Starting off the new year with the vix elevated, and the hang over. No better time to talk about the prominent 2015 market concerns.
1. Rising rates
Rising rates gives, especially the treasury yields, give competition to other investor instruments (including Miss Market). This would lead to multiple compression. But if earnings hold up, at current levels, market seems like its in decent shape. (Below is SP500 target with multiple compression of forward anticipated earnings through Q1.)
The residual risk (more of a benefit), higher rates are better for the banks, especially BAC. Which is still valued on book. Higher rates will allow the stock to trade toward 20, the higher-end of its intangible book value.

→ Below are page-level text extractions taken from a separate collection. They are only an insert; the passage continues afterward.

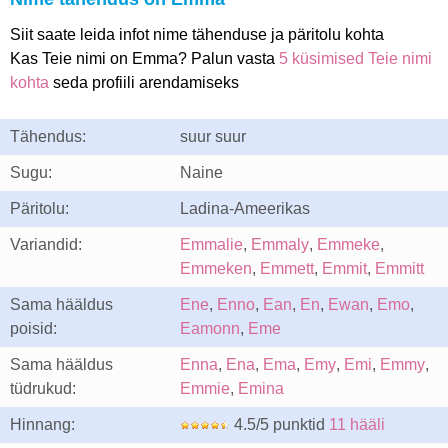
Siit saate leida infot nime tähenduse ja päritolu kohta
Kas Teie nimi on Emma? Palun vasta
5 küsimised Teie nimi
kohta
seda profiili arendamiseks
Tähendus:
suur suur
Sugu:
Naine
Päritolu:
Ladina-Ameerikas
Variandid:
Emmalie
,
Emmaly
,
Emmeke
,
Emmeken
,
Emmett
,
Emmit
,
Emmitt
Sama hääldus
Ene
,
Enno
,
Ean
,
En
,
Ewan
,
Emo
,
poisid:
Eamonn
,
Eme
Sama hääldus
Enna
,
Ena
,
Ema
,
Emy
,
Emi
,
Emmy
,
tüdrukud:
Emmie
,
Emina
Hinnang:
4.5/5 punktid
11 hääli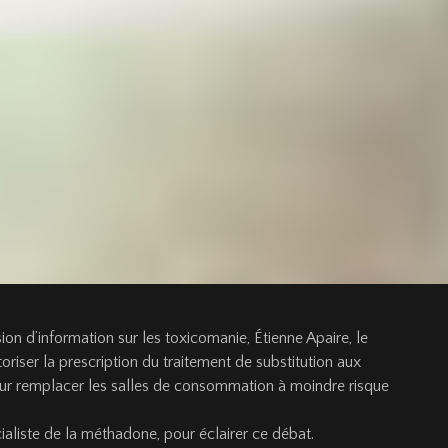
ssion d’information sur les toxicomanie, Étienne Apaire, le
oriser la prescription du traitement de substitution aux
r remplacer les salles de consommation à moindre risque
ialiste de la méthadone, pour éclairer ce débat.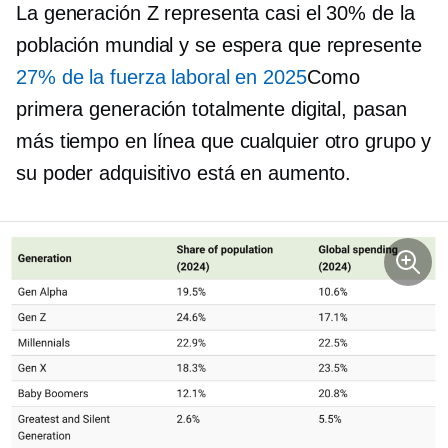
La generación Z representa casi el 30% de la
población mundial y se espera que represente
27% de la fuerza laboral en 2025
Como
primera generación totalmente digital, pasan
más tiempo en línea que cualquier otro grupo y
su poder adquisitivo está en aumento.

Europe has been a risk for 7 years now. Although, this time really is different. (Stop laughing! I'm cereal!) Europe on the whole is basically fucked up, especially youth unemployment. Lets put aside the long-term structural issues, that have given the 'extreme' political groups a bit of resurgence (basically everywhere), and simply focus on the Grexit because it is in arms reach.

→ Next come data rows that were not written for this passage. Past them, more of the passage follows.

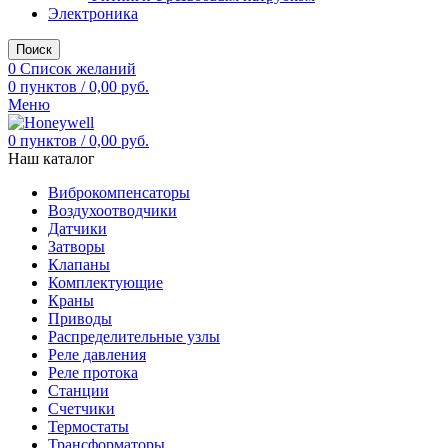
Электроника
Поиск
0
Список желаний
0
пунктов
/
0,00
руб.
Меню
0
пунктов
/
0,00
руб.
Наш каталог
Виброкомпенсаторы
Воздухоотводчики
Датчики
Затворы
Клапаны
Комплектующие
Краны
Приводы
Распределительные узлы
Реле давления
Реле протока
Станции
Счетчики
Термостаты
Трансформаторы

Fiscally, all of the PIGS are in seemingly better shape, except for Greece. I'm most definitely biased here, but economically the EU should have done more to during the reset of their debt. And Greece should have been more aggressive with their policy changes. Regardless, a controlled exit is more likely. Greek debt is not as dangerous to the EU (mostly German) banks as they once were. And if there are flare-ups in the bond markets, the ECB is there (with unlimited fire power) to calm things down.
A public-private stimulus fund has been talked about. A concern for Greece, if they leave the Euro, will that mean no stimulus funds? Not sure what is more needed, a proper default level or stimulus funds. Maybe the former.
The decline in the Euro helps, but for Greece more is needed to battle unemployment. (A Euro at par with the dollar, vigilance on complacent policy and fiscal stimulus.)
Either way, Europe will definitely not allow Greece to leave the Union. Without question, Greece is needed for strategic-security reasons to the south of the continent.
Until Putin stops acting like a douche, the Ruble will keep falling and oil will stay depressed. Once he stops, or the $400B foreign currency reserve cushion depletes and can no longer afford to act like a douche, global GDP will accelerate (and Germany will breath a sigh of relief).
The black swan here is how Puten or a successor will act. The most dangerous animal in the jungle is a wounded animal. How will this wounded animal act when pushed too far into the corner (even if it deserves to be there)?
4. China's financial system
President Xi is working on corruption, and maybe trying to remove some of the funky accounting and debt issuance. But there has been a large accumulation of corporate debt. These risks are not new, and have been talked about as much as China's ghost cities. But in the latter part of 2014 we saw the central back start to accomidate. The big question is what strategy the Chinese powers-that-be will take? Allow for defaults or zombie banks? (There is about $4T reserves it can utilize.)
Either way, the actions to be taken appear to be in a controlled manner, minimising a potential domino effect. Also, any financial crisis that were to happen in China is inherently ring fenced. There is no or minimal interbank lending with western institutions. A real consequence would be a big slowdown in global GDP growth.
A wild card here, if there is a financial issue in China, curious how it will effect one of the largestsfinancial institutions in the world, Alipay (Tianhong Asset Management).